On Mon, Jun 24, 2024 at 07:01:19AM -0400, Vineeth Remanan Pillai wrote:[...]
Existing use cases
-------------------------
- A latency sensitive workload on the guest might need more than one
time slice to complete, but should not block any higher priority task
in the host. In our design, the latency sensitive workload shares its
priority requirements to host(RT priority, cfs nice value etc). Host
implementation of the protocol sets the priority of the vcpu task
accordingly so that the host scheduler can make an educated decision
on the next task to run. This makes sure that host processes and vcpu
tasks compete fairly for the cpu resource.
- Guest should be able to notify the host that it is running a lower
priority task so that the host can reschedule it if needed. As
mentioned before, the guest shares the priority with the host and the
host takes a better scheduling decision.
- Proactive vcpu boosting for events like interrupt injection.

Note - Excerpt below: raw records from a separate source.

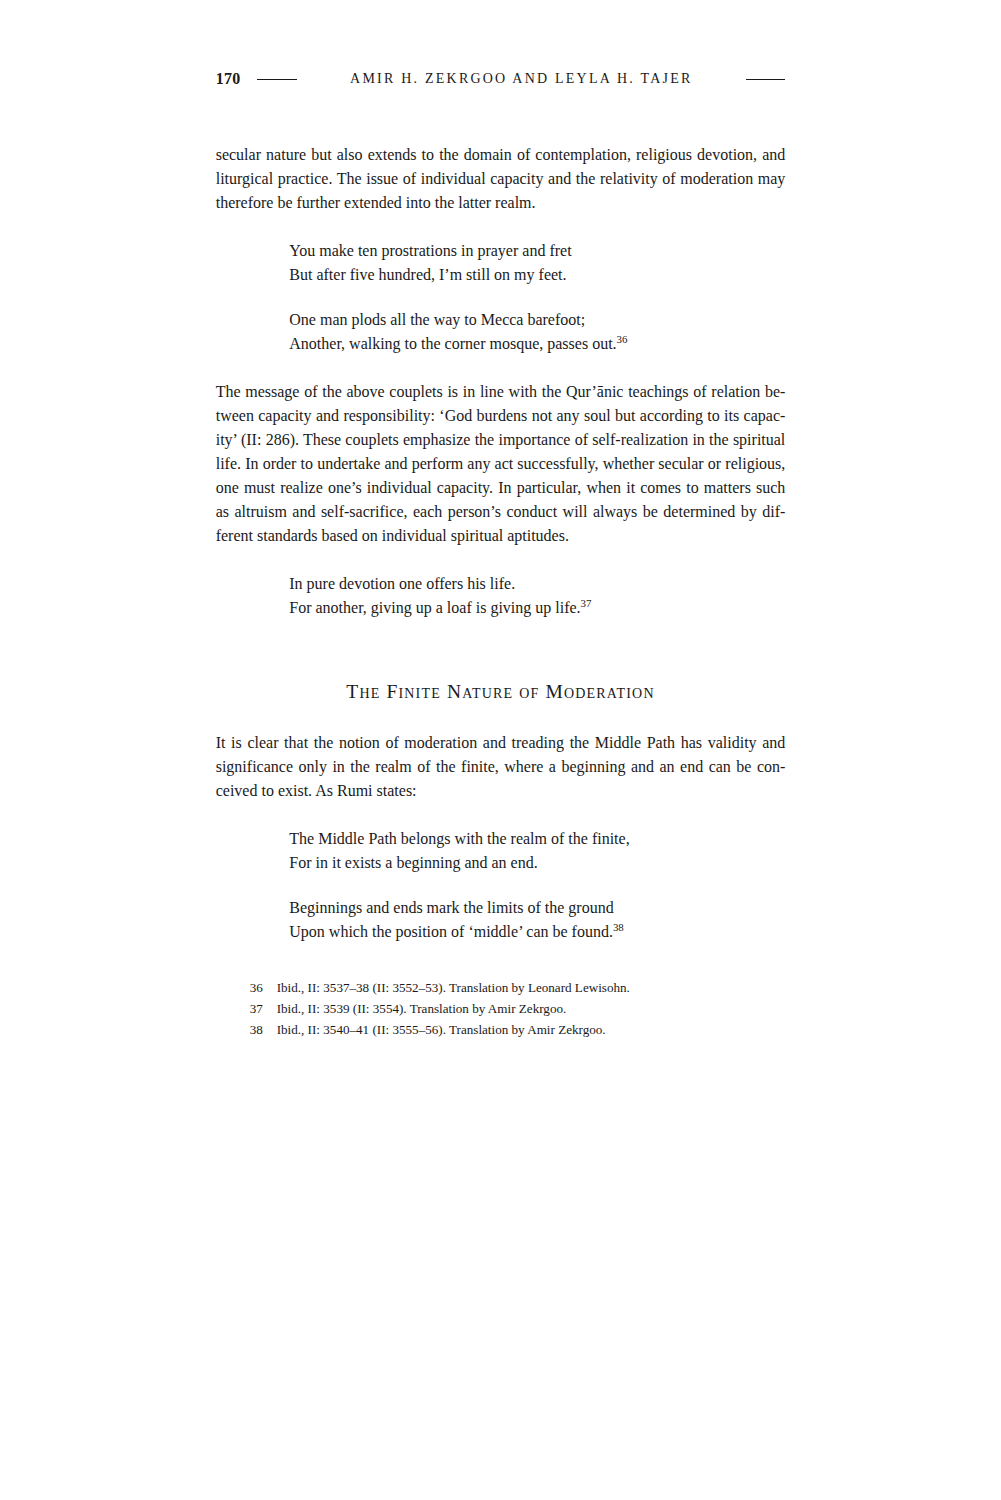170 Amir H. Zekrgoo and Leyla H. Tajer
secular nature but also extends to the domain of contemplation, religious devotion, and liturgical practice. The issue of individual capacity and the relativity of moderation may therefore be further extended into the latter realm.
You make ten prostrations in prayer and fret
But after five hundred, I’m still on my feet.
One man plods all the way to Mecca barefoot;
Another, walking to the corner mosque, passes out.36
The message of the above couplets is in line with the Qur’ānic teachings of relation between capacity and responsibility: ‘God burdens not any soul but according to its capacity’ (II: 286). These couplets emphasize the importance of self-realization in the spiritual life. In order to undertake and perform any act successfully, whether secular or religious, one must realize one’s individual capacity. In particular, when it comes to matters such as altruism and self-sacrifice, each person’s conduct will always be determined by different standards based on individual spiritual aptitudes.
In pure devotion one offers his life.
For another, giving up a loaf is giving up life.37
The Finite Nature of Moderation
It is clear that the notion of moderation and treading the Middle Path has validity and significance only in the realm of the finite, where a beginning and an end can be conceived to exist. As Rumi states:
The Middle Path belongs with the realm of the finite,
For in it exists a beginning and an end.
Beginnings and ends mark the limits of the ground
Upon which the position of ‘middle’ can be found.38
36 Ibid., II: 3537–38 (II: 3552–53). Translation by Leonard Lewisohn.
37 Ibid., II: 3539 (II: 3554). Translation by Amir Zekrgoo.
38 Ibid., II: 3540–41 (II: 3555–56). Translation by Amir Zekrgoo.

Depending on the guest for boost request might be too late as the vcpu
might not be scheduled to run even after interrupt injection. Host
implementation of the protocol boosts the vcpu tasks priority so that
it gets a better chance of immediately being scheduled and guest can
handle the interrupt with minimal latency. Once the guest is done
handling the interrupt, it can notify the host and lower the priority
of the vcpu task.
- Guests which assign specialized tasks to specific vcpus can share
that information with the host so that host can try to avoid
colocation of those cpus in a single physical cpu. for eg: there are
interrupt pinning use cases where specific cpus are chosen to handle
critical interrupts and passing this information to the host could be
useful.
- Another use case is the sharing of cpu capacity details between
guest and host. Sharing the host cpu's load with the guest will enable
the guest to schedule latency sensitive tasks on the best possible
vcpu. This could be partially achievable by steal time, but steal time
is more apparent on busy vcpus. There are workloads which are mostly
sleepers, but wake up intermittently to serve short latency sensitive
workloads. input event handlers in chrome is one such example.
Data from the prototype implementation shows promising improvement in
reducing latencies. Data was shared in the v1 cover letter. We have
not implemented the capacity based placement policies yet, but plan to
do that soon and have some real numbers to share.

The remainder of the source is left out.